[Provided text]
# Asda's £1 spray on wax (pics)



## jomo (Jul 31, 2010)

While shopping in Asda with swmbo i spotted a bump bin full of £1 car detailing stuff, so had a root and pulled out a spray on wax for £1! Thinking it may do as a QD i grabbed a bottle.

Car was washed yesterday so was clean, but even tho i used my water filter to rinse there was so water left in the mirror that dripped down the car, so thought that was a good place to start.

Before.









After.









This just spays on, left to haze then buff off. Sort of looked like AG Aqua Wax but with a really nice orangey smell to it.
Ended up doing the whole car lol.










Ill give it a 7/10 so gonna pop back a grab a few more at that price :thumb::thumb:


----------



## corsa_carl (Dec 1, 2011)

the results look great, i also saw this today in asda and was curious how it could be part of my collection and the results it gives and it does make a difference, so i may also need to nip back and get some


----------



## Panther (Jan 19, 2012)

Any chance you could grab a quick photo of the reverse of the bottle (ingredients/bumpf/instructions)??


----------



## jomo (Jul 31, 2010)

ok give me a mo.


----------



## verbarthe (Feb 28, 2009)

I bought 2 of these last week in our local Asda , like the OP I thought it d be at least ok for use as a QD . Glad to see it s reasonably good stuff .
PS I also bought the wheel cleaner as well, tried it the other day , not very impressed at all with it .


----------



## Shinyvec (Feb 12, 2010)

I do think this range is aimed at the people who arnt in the know, where us lot that do know and use proper stuff will probably think its a bit pants


----------



## jomo (Jul 31, 2010)

Back of bottle.


----------



## trv8 (Dec 30, 2007)

Tetrosyl also own Maccess and Motorworld.......
http://www.tetrosyl.com/index.cfm?page=1


----------



## Avanti (Jan 17, 2006)

jomo said:


> While shopping in Asda with swmbo i spotted a bump bin full of £1 car detailing stuff, so had a root and pulled out a spray on wax for £1! Thinking it may do as a QD i grabbed a bottle.
> 
> Car was washed yesterday so was clean, but even tho i used my water filter to rinse there was so water left in the mirror that dripped down the car, so thought that was a good place to start.
> 
> ...


Well done for taking the plunge and trying it out, it is good stuff and can't complain at the price either

:thumb:


----------



## XRDAN (Feb 28, 2012)

[Aim of the exercise] Pick up the forum thread about Asda's £1 spray-on wax and continue it from the point where it stops. The records are separate material, unrelated to the forum thread.

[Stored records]
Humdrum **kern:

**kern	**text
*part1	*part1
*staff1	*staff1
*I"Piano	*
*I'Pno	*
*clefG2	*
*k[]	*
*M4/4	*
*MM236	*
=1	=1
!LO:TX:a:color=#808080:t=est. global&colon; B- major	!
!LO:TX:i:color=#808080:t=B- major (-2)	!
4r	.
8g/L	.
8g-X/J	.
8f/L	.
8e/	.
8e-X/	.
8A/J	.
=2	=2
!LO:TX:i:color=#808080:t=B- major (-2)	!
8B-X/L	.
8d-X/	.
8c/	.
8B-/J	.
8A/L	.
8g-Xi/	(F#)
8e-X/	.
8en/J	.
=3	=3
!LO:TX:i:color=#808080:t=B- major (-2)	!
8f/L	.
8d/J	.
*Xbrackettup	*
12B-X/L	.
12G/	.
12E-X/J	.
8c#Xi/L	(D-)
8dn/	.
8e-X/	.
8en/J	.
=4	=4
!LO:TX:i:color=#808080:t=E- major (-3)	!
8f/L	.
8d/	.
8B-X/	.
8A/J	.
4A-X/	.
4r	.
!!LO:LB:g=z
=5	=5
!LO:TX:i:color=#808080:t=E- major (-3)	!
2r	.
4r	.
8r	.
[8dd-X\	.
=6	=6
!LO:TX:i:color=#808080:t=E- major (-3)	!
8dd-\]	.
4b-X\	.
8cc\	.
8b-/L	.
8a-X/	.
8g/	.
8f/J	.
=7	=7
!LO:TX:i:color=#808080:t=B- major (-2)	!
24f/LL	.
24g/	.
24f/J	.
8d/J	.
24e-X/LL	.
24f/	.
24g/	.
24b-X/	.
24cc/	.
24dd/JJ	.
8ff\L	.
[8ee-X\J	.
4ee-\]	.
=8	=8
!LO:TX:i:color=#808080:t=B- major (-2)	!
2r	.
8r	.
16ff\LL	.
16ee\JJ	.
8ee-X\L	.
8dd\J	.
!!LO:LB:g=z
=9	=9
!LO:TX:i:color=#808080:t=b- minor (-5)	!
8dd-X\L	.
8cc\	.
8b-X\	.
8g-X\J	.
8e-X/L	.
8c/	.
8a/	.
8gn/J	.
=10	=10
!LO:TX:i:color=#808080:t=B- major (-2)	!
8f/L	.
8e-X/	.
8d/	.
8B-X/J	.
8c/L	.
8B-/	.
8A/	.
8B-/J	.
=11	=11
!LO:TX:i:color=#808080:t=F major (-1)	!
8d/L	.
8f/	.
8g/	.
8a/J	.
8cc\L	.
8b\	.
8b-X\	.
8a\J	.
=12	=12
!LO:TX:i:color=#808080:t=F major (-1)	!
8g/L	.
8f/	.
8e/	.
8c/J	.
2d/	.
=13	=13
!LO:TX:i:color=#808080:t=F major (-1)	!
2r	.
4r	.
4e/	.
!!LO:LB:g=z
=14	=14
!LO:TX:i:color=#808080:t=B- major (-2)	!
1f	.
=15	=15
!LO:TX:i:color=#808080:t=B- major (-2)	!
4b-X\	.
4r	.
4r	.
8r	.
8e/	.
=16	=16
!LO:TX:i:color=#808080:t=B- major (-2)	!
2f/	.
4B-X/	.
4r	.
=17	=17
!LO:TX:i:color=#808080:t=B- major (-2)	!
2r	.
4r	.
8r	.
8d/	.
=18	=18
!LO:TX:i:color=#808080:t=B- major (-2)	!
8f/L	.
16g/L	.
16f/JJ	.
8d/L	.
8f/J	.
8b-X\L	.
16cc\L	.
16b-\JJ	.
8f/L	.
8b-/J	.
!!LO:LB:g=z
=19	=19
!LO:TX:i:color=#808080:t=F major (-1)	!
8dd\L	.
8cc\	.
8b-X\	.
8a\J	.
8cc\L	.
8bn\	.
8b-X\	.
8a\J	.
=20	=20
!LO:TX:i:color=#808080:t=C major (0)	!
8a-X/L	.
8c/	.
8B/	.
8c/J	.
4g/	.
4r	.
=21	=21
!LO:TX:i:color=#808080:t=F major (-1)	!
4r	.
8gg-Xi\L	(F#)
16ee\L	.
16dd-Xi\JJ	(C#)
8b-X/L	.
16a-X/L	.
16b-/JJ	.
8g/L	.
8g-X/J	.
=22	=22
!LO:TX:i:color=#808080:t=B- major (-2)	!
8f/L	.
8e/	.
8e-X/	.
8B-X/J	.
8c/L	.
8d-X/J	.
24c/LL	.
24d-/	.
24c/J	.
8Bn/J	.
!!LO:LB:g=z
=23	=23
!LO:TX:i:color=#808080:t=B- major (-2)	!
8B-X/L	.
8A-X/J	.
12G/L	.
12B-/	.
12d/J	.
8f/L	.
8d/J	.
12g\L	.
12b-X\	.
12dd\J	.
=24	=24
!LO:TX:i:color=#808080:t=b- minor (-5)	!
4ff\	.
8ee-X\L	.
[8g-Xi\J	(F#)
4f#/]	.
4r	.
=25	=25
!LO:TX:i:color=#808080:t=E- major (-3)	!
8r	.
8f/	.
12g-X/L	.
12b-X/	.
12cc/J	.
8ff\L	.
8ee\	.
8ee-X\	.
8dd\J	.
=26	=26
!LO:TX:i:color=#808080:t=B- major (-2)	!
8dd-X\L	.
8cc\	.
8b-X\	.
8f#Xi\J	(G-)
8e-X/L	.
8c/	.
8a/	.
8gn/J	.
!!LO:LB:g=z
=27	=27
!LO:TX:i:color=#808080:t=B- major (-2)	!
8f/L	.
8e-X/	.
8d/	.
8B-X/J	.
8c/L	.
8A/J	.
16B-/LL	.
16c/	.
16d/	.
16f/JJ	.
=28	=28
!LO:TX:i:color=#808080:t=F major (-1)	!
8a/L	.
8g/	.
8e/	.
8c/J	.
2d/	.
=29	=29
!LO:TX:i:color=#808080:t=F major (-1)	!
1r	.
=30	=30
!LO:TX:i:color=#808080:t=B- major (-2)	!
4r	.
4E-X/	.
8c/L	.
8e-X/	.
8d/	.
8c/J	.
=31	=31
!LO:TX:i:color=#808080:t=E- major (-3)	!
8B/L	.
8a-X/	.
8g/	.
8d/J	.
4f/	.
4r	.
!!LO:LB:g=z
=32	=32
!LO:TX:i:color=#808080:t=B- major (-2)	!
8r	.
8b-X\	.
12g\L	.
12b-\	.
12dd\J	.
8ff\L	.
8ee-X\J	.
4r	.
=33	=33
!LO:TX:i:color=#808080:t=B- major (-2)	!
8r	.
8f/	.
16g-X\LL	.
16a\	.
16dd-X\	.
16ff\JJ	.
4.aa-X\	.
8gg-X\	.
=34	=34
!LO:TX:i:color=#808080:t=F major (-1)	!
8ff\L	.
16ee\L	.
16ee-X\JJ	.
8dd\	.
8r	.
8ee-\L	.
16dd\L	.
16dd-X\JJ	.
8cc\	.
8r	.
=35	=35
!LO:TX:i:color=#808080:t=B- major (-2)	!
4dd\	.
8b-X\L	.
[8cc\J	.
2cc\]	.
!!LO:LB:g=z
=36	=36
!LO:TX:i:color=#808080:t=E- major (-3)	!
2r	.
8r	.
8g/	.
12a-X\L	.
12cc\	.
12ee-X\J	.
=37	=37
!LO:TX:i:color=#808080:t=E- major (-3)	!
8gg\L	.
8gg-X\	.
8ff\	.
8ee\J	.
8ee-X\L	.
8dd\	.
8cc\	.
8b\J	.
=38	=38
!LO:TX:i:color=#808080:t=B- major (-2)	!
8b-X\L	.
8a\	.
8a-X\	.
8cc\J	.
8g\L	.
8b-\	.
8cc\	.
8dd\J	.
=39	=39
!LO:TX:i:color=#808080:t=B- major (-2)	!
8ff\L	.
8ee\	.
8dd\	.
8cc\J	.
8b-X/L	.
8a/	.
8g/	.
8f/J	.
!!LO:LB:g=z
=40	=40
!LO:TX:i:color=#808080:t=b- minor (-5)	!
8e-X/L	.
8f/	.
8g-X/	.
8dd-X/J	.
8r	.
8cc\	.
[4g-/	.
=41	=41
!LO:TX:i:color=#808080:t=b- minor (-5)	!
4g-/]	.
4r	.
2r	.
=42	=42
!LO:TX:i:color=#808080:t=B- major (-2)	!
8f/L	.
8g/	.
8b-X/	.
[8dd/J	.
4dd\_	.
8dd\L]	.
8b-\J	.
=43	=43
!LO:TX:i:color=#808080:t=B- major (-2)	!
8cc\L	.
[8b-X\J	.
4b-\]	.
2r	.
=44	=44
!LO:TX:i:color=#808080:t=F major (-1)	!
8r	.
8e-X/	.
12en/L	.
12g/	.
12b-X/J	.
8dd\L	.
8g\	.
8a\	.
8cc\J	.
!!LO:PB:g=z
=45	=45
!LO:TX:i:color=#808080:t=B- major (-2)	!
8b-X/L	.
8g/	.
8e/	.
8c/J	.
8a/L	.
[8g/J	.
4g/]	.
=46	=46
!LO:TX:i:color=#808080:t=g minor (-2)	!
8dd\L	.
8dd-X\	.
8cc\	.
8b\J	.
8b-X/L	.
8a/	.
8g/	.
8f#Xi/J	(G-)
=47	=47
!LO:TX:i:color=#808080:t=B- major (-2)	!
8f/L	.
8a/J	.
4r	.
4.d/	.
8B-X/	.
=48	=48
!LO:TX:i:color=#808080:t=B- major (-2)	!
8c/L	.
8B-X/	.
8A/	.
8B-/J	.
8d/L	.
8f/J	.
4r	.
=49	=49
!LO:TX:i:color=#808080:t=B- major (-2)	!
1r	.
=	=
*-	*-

[The response]
I saw this range last week, was going to get the wax- again as sort of a QD to top up on a quick wash but thought it might strip the AG products I use, is this possible? or will it at worst just streak?

Dan


----------



## Avanti (Jan 17, 2006)

XRDAN said:


> I saw this range last week, was going to get the wax- again as sort of a QD to top up on a quick wash but thought it might strip the AG products I use, is this possible? or will it at worst just streak?
> 
> Dan


Not sure why you are having negative thoughts on the product, it is very good I have this and AG spray wax from 2010 , works really well


----------



## cossierick (Jan 19, 2011)

I got some of this a few weeks ago. Washed mums mini and the work van and then gave them a coat of wax. Neither have had anything on them for ages and just get a brutal wash everyweek. lol

After two weeks its still beading like mad on both and looks great.

Il be getting more at £1

rick


----------



## PugIain (Jun 28, 2006)

I have this and like it.Its a lot better than its price suggests.


----------



## XRDAN (Feb 28, 2012)

i just thought using 1 pound products along side 10-15 pound stuff might not be a good idea but it sounds like its good stuff,


----------



## Avanti (Jan 17, 2006)

XRDAN said:


> i just thought using 1 pound products along side 10-15 pound stuff might not be a good idea but it sounds like its good stuff,


You have to remember , there could be a high mark up on pricier products, Asda are able to sell at cost or even a loss, the product is made by Tetrosyl and they have chemists as good as anywhere else :thumb:


----------



## Scrim-1- (Oct 8, 2008)

Any beading pics of this?


----------



## trv8 (Dec 30, 2007)

Avanti said:


> there could be a high mark up on pricier products,


'COULD BE' :lol: :lol:.


----------



## trv8 (Dec 30, 2007)

If anyone is worried about their image using these £1.00 products, you could always decant the product into some nice new bottles and put your own labels on.
Much like the re-sellers do .

The fuse is lit, I'll stand back :devil: :lol:.


----------



## ffrs1444 (Jun 7, 2008)

Saw this the other day bought a wash Mit £1 Be good for wheels etc


----------



## XRDAN (Feb 28, 2012)

to be honest it was the £1 price that put me off, but thats partly down to forums like this saying you get what you pay for etc. this asda product is not the only cheap range out there but everyone still goes for the higher end stuff. the fact you are saying there is a huge mark up on the expensive products when the tech is much the same is interesting as i dont want to be spending 10, 20, or 30x more on a product if i dont have to. I am sure its a good product if its been tested by you guys tho:thumb:

peace


----------



## james_death (Aug 9, 2010)

Every one has different amounts to spend on products, only by testing them out can we see if there any good.

The fact you can just pick up while doing the regular shopping is great and the fact its so cheap could well see more people using it and as such getting some protection on.

Products like this that are a doddle to use can even be applied after every wash certainly half the price of a bag of chips....:thumb:


----------



## dis (Feb 3, 2012)

got some,used it,liked it!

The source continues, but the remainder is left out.